On the inner leaflet, there is a phospholipid called phosphatidylserine … What’s getting into your body and causing trouble is the free oxalic acid ion, this single little molecule that easily transverses your gut because it just floats in the water between the cells. 

When oxalate’s around, it causes membrane damage to the point where that innate structure where the phosphatidylserine is now showing up on the outside of the membrane. That’s bad news. For many cells, that means the cell is now in line to be removed because it’s damaged. It’s a signal to the immune system, hey, take away the cell. It’s been harmed.

So, you lose your structured membrane. That creates all kinds of headaches for a cell. Often it cannot function properly. This is especially true of the cells that line the vascular system. So, the endothelial lining that is this giant organ of physiology, metabolism and maintenance of the body can be in trouble.
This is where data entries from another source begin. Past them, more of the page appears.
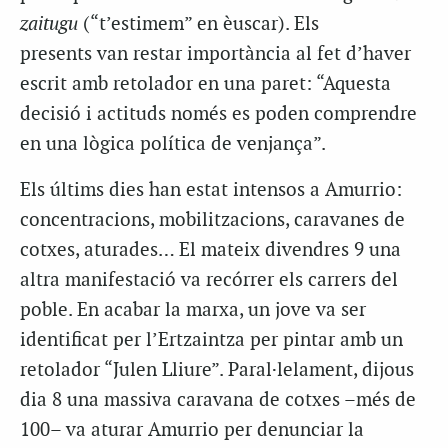
zaitugu
(“t’estimem” en èuscar). Els
presents van restar importància al fet d’haver
escrit amb retolador en una paret: “Aquesta
decisió i actituds només es poden comprendre
en una lògica política de venjança”.
Els últims dies han estat intensos a Amurrio:
concentracions, mobilitzacions, caravanes de
cotxes, aturades… El mateix divendres 9 una
altra manifestació va recórrer els carrers del
poble. En acabar la marxa, un jove va ser
identificat per l’Ertzaintza per pintar amb un
retolador “Julen Lliure”. Paral·lelament, dijous
dia 8 una massiva caravana de cotxes –més de
100– va aturar Amurrio per denunciar la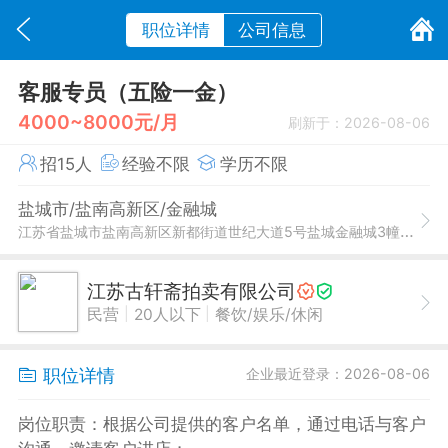
职位详情
公司信息
客服专员（五险一金）
4000~8000元/月
刷新于：2026-08-06
招15人
经验不限
学历不限
盐城市/盐南高新区/金融城
江苏省盐城市盐南高新区新都街道世纪大道5号盐城金融城3幢2-1310室
江苏古轩斋拍卖有限公司
|
|
民营
20人以下
餐饮/娱乐/休闲
职位详情
企业最近登录：2026-08-06
岗位职责：根据公司提供的客户名单，通过电话与客户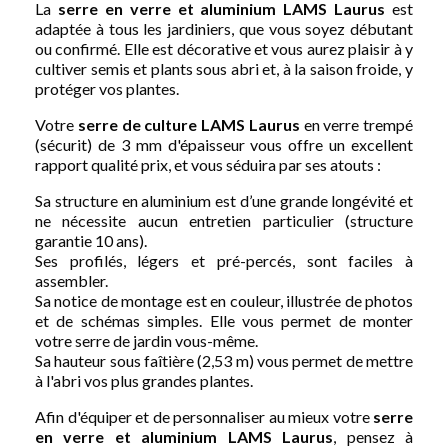
La
serre en verre et aluminium
LAMS
Laurus
est
adaptée à tous les jardiniers, que vous soyez débutant
ou confirmé. Elle est décorative et vous aurez plaisir à y
cultiver semis et plants sous abri et, à la saison froide, y
protéger vos plantes.
Votre
serre de culture
LAMS
Laurus
en verre trempé
(sécurit) de 3 mm d'épaisseur vous offre un excellent
rapport qualité prix, et vous séduira par ses atouts :
Sa structure en aluminium est d’une grande longévité et
ne nécessite aucun entretien particulier (structure
garantie 10 ans).
Ses profilés, légers et pré-percés, sont faciles à
assembler.
Sa notice de montage est en couleur, illustrée de photos
et de schémas simples. Elle vous permet de monter
votre serre de jardin vous-même.
Sa hauteur sous faîtière (2,53 m) vous permet de mettre
à l'abri vos plus grandes plantes.
Afin d'équiper et de personnaliser au mieux votre
serre
en verre et aluminium
LAMS
Laurus
, pensez à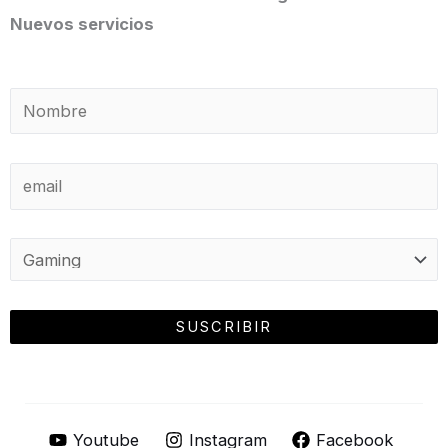
Nuevos servicios
Youtube
Instagram
Facebook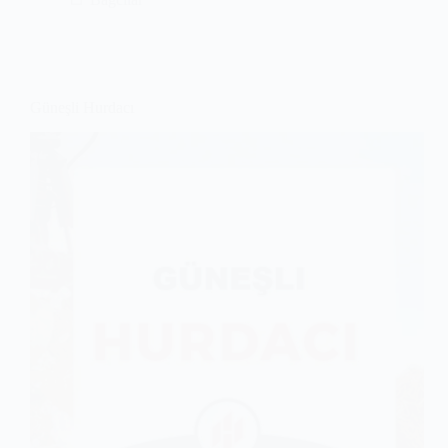
Güneşli Hurdacı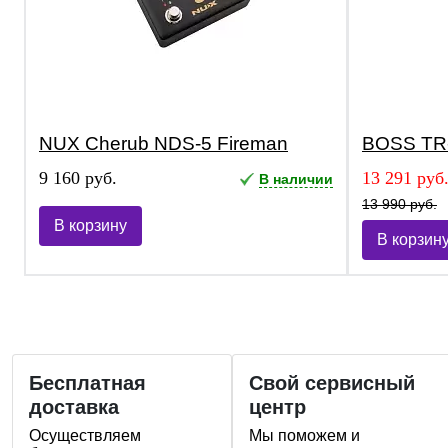
NUX Cherub NDS-5 Fireman
BOSS TR
9 160 руб.
13 291 руб
В наличии
13 990 руб.
В корзину
В корзин
Бесплатная
Свой сервисный
доставка
центр
Осуществляем
Мы поможем и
The top three vegetable “superfoods” that are very high in oxalate and may cause trouble are spinach, Swiss chard and beet greens. Another high-oxalate food is almonds, which you can easily “overdose” on if you’re eating bread made with almond flour or drinking almond milk, or if you’re on a keto or paleo diet, as they both tend to rely heavily on almonds. Dark chocolate is another food that scores high for oxalates.